The Rio Effect
After posting Chinese-like gross domestic product (GDP) growth of 7.5 percent in 2010, Brazil’s economy has been a global laggard over the past few years. The following year it expanded by just 2.2 percent and, in 2013, managed to grow by just 1 percent. So the markets will likely breathe a sigh of relief that, after a 0.5 percent contraction in the third quarter, Brazil’s economy grew by 0.7 percent in the fourth quarter and 2.3 percent for 2013.
Data from Brazil’s Institute for Geography and Statistics, the rough equivalent of the US Census Bureau, showed that the country’s agricultural sector was the fastest grower at 7 percent expansion for the full year. The service sector was up by 2 percent and industrial output grew by 1.3 percent.
Brazil’s economy has long been driven by a duopoly of commodity exports and consumption growth. Consequently, it’s significant that consumer consumption was up by 2.3 percent for the year, despite the fact that the government has been steadily increasing interest rates. In December, the country’s official inflation rate for the trailing year was 5.91 percent, well above the central bank’s target of 4.5 percent. To combat those price pressures, the bank has been boosting the country’s benchmark interest rate, taking it up to 10.75 percent at is most recent meeting.
High inflation coupled with slow growth had left the government concerned about the risk of a “stagflationary” situation, where growth is low and inflation is high, ahead of general elections scheduled for October. The better-than-expected economic growth in both the fourth quarter and the full year shows that, so far at least, the government’s prescription of gradually increasing interest rates coupled with tax breaks on automobiles and durable goods such as home appliances appears to be stabilizing the economy.
Another extremely positive sign is that gross fixed capital formation, the value associated with the acquisition of new or existing fixed assets by business, households and government, posted a large 6.3 percent increase compared to 2012. That comes despite somewhat sluggish sequential growth of 0.3 percent in the fourth quarter but 5.5 percent year-over-year growth for the period. These trends show that both businesses and households are feeling more optimistic about Brazil’s economic future and are investing in everything from construction to manufacturing machinery.
However, not everything came up roses.
Despite the unexpectedly strong 2013 growth numbers, the government has decided to cut BRL44 billion (about USD18.5 billion) from this year’s budget in a bid to make its primary surplus target of 1.9 percent.

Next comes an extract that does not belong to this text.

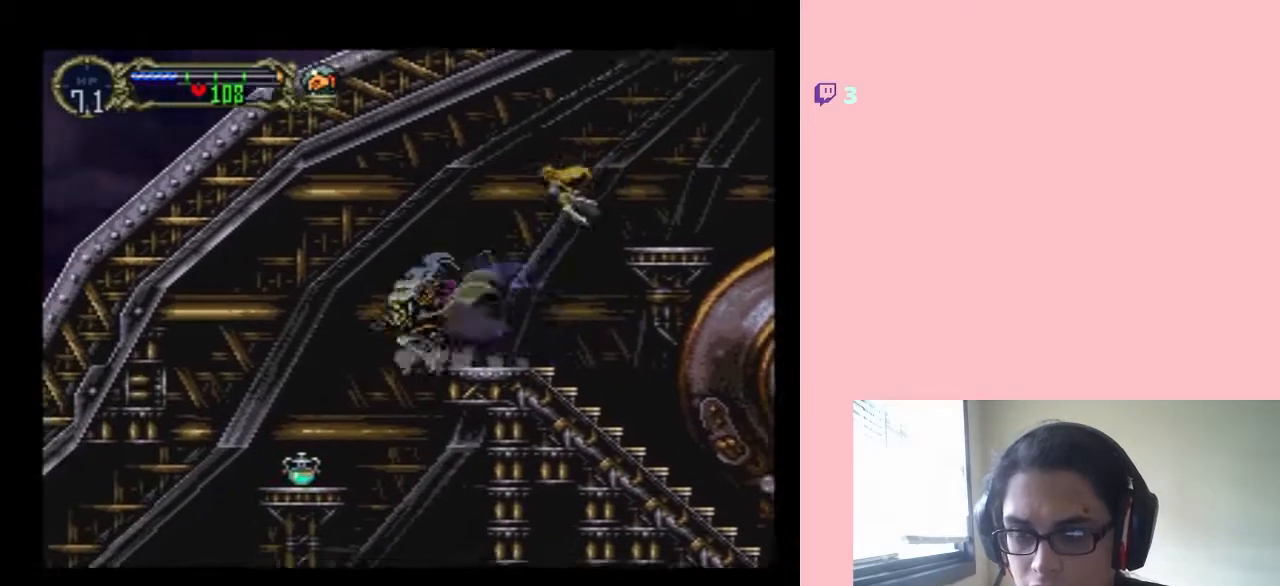
{"buttons": ["B", "DPAD_LEFT"], "left_stick": "center", "right_stick": "center", "events": [[467, "B", "down"]]}
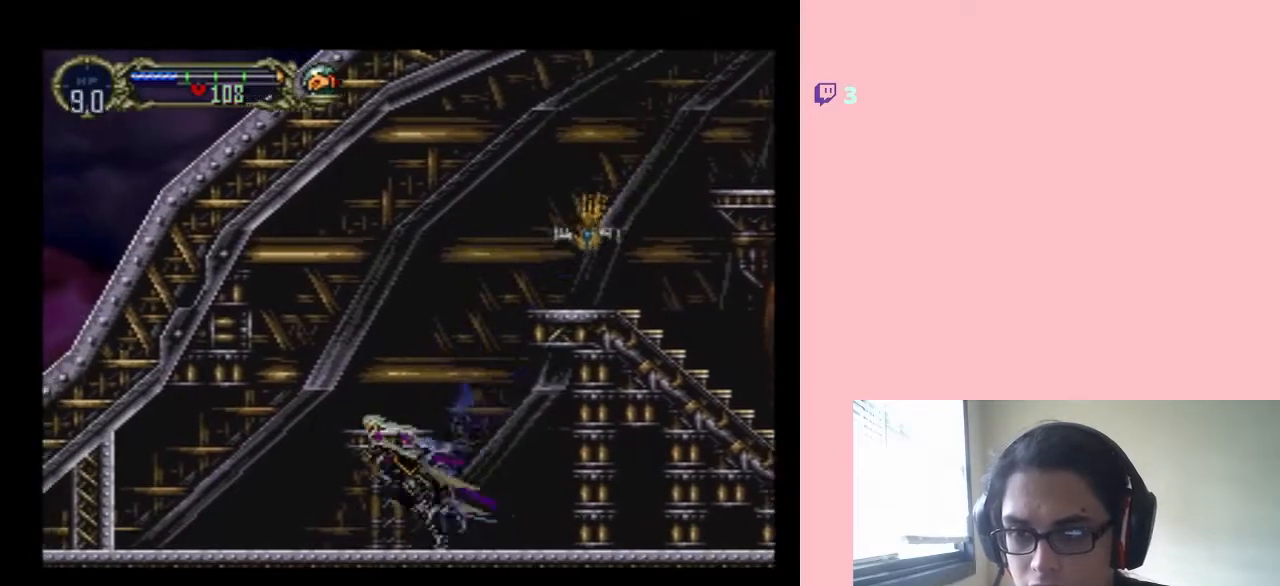
{"buttons": ["B"], "left_stick": "center", "right_stick": "center", "events": [[117, "DPAD_UP", "down"], [150, "DPAD_LEFT", "up"], [150, "DPAD_RIGHT", "down"], [183, "DPAD_UP", "up"], [450, "DPAD_RIGHT", "up"]]}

It has also lowered its GDP growth estimate for 2014 from 3.8 percent to 2.5 percent.
That’s a flashing caution signal that the government plans to focus on bringing inflation down even further while staying on budgetary track. That’s by no means a bad thing; the Brazilian real has already responded positively to the news and it will likely avert the danger of a credit rating downgrade. It does indicate that more interest rate increases are likely to come down the pike though, potentially dinging growth. We’ve already gotten a hint of that from fourth quarter earnings results from a number of Brazilian banks which, while reporting fairly strong loan growth in the first quarter, warned that demand will likely slow this year.
Thankfully, though, the government intends to provide some additional economic support over the course of this year. The country will host the 2014 FIFA World Cup later this year and the 2016 Summer Olympics and substantial infrastructure construction still must be completed. That will be a government-sponsored boon for the country’s construction industry and companies such as Companhia da Saneamento Basico (NYSE: SBS), which provides water services in the region where most of the investment will be occurring.
Brazil still faces substantial uncertainty in 2014, but so far the government seems to be shoring up the economy in all the right places. Right now the biggest wildcard is the October elections. President Dilma Rousseff is still the favorite, but any upset could usher in an entirely different set of economic policies.
Portfolio Updates
The “McDonald’s of the Philippines,” Jollibee Foods (OTC: JBFCF) has posted another year of solid growth as system-wide sales at the restaurant chain grew by 12.8 percent last year versus 2012. Revenue was up 13 percent to PHP80,263,000 while earnings per share (EPS) grew 23.3 percent to PHP4.331, the fastest rate in seven years.
The chain opened 98 new stores in the fourth quarter, the most in a single quarter in the company’s history, taking the total Philippines store count to 2,181 with 583 stores abroad. Jollibee plans to continue with its aggressive expansion, budgeting PHP6.3 billion for new store construction and renovations in 2014. It has also formed a joint venture to operate company-owned Jollibee restaurants in the United Arab Emirates. While a precise timeline for store openings wasn’t released, the restaurant chain currently has 42 outlets in the region.
Jollibee Foods remains a buy up to USD4.50.